Myanmar’da Müslümanlara yönelik şiddeti görmezden gelen Myanmar Lideri Aung San Suu Kyi, dünya liderleri tarafından eleştirildi. Liderler, yaşanan zulme bir an evvel son verilmesi gerektiğini savundu.

Myanmar’da Müslümanlara yönelik zulüm devam ederken, Myanmar Lideri Aung San Suu Kyi, yaşanan zulme göz yumuyor. Dün gerçekleştirdiği ulusa sesleniş konuşmasında insan haklarını kınamasına rağmen orduyu suçlamayan ve etnik temizlik yapıldığına dair ifadelere değinmeyen Kyi, dünya liderleri ve diplomatlar tarafından da eleştirildi. Kyi ile telefon görüşmesi yaparak mültecilerin geri dönebileceklerine dair açıklamayı memnuniyetle karşıladığını belirten ABD Dışişleri Bakanı Rex Tillerson, Myanmar liderine insani yardımın kolaylaştırılması yönünde uyarıda bulundu.

Fransa Devlet Başkanı Emmanuel Macron, BM Genel Kurulu’nda gerçekleştirdiği konuşmasında, “Ordu operasyonları durmalı, insani yardım garanti altına alınmalı ve etnik temizlik olarak bildiğimiz şey karşısında hukukun egemenliği sağlanmalı” dedi.

Macron, insani yardımın sağlanması ve şiddetin sonlandırılması için Güvenlik Konseyi’ne girişimde bulunacağını dile getirdi.

BM Genel Sekreteri Antonio Guterres ise “Askeri operasyonlarına son verilmesi” uyarısında bulunarak, Rohingya Müslümanlarının sorunlarını dile getirdi.

Cumhurbaşkanı Erdoğan’da BM Genel Kurulu’a gerçekleştirdiği hitabında uluslararası toplumu harekete geçmesi noktasında uyararak, “Myanmar’da yaşanan trajedinin önüne geçilmezse insanlık tarihi yeni bir kara lekenin utancıyla baş başa kalacaktır” ifadelerini kullandı.

Avrupa Birliği sözcüsü ise Kyi’nin uluslararası diplomatları yaşananlardan etkilenen bölgelere davet etmesinin ileriye yönelik bir adım olduğunu söyledi.

İngiltere Başbakanı Theresa May ise askeri operasyonlara son verilmesi gerektiğini kaydederek, yaşanan şiddet göz önüne alındığında Myanmar ordusuna verilen eğitim kurslarını askıya almaya karar verdiklerini söyledi.

Myanmar’da yaşanan zulüm nedeniyle ağustos ayında Myanmar’dan Bangladeş’e kaçanların sayıları 400 bini buldu.

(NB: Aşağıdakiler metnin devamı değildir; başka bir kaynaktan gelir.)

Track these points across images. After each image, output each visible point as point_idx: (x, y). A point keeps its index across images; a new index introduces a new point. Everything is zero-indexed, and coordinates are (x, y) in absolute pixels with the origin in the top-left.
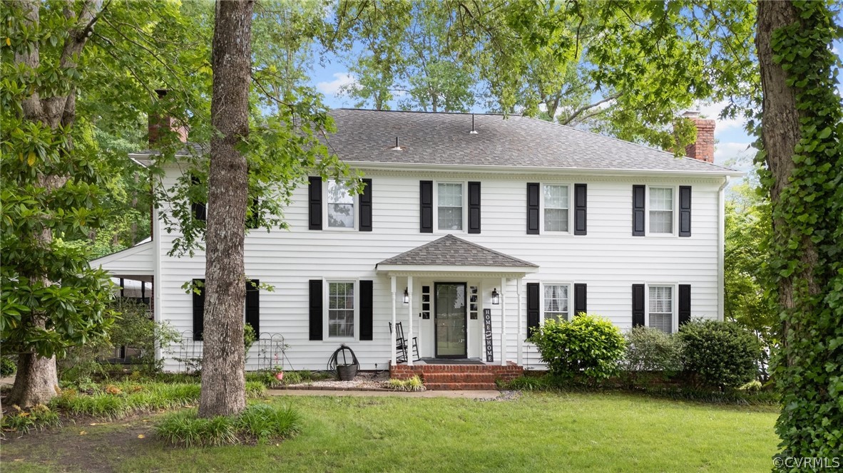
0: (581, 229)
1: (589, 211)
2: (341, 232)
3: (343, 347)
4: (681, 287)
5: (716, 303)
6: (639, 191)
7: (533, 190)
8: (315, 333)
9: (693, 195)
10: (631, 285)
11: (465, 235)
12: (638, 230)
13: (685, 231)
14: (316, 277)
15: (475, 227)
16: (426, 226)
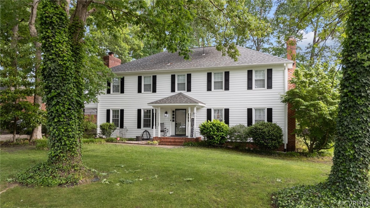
0: (227, 88)
1: (230, 81)
2: (147, 93)
3: (146, 131)
4: (268, 109)
5: (284, 115)
6: (250, 73)
7: (209, 75)
8: (139, 127)
9: (273, 72)
10: (247, 109)
11: (186, 93)
12: (250, 87)
13: (270, 86)
14: (139, 108)
15: (189, 90)
16: (173, 90)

Kyi ulusa sesleniş konuşmasında, 5 Eylül’den bu yana kuzey eyaletlerde çatışma ya da temizleme operasyonlarının olmadığını, çok sayıda Müslüman’ın kalmaya karar verdiğini ve kalanların da durumun şiddetli olmadığını gözler önüne serdiğini, hükümetin son yıllarda yaşam koşullarını arttırmak için çaba sarf ettiğini ve tüm mültecilerin geri dönüşlerine izin verildiğini iddia etmişti.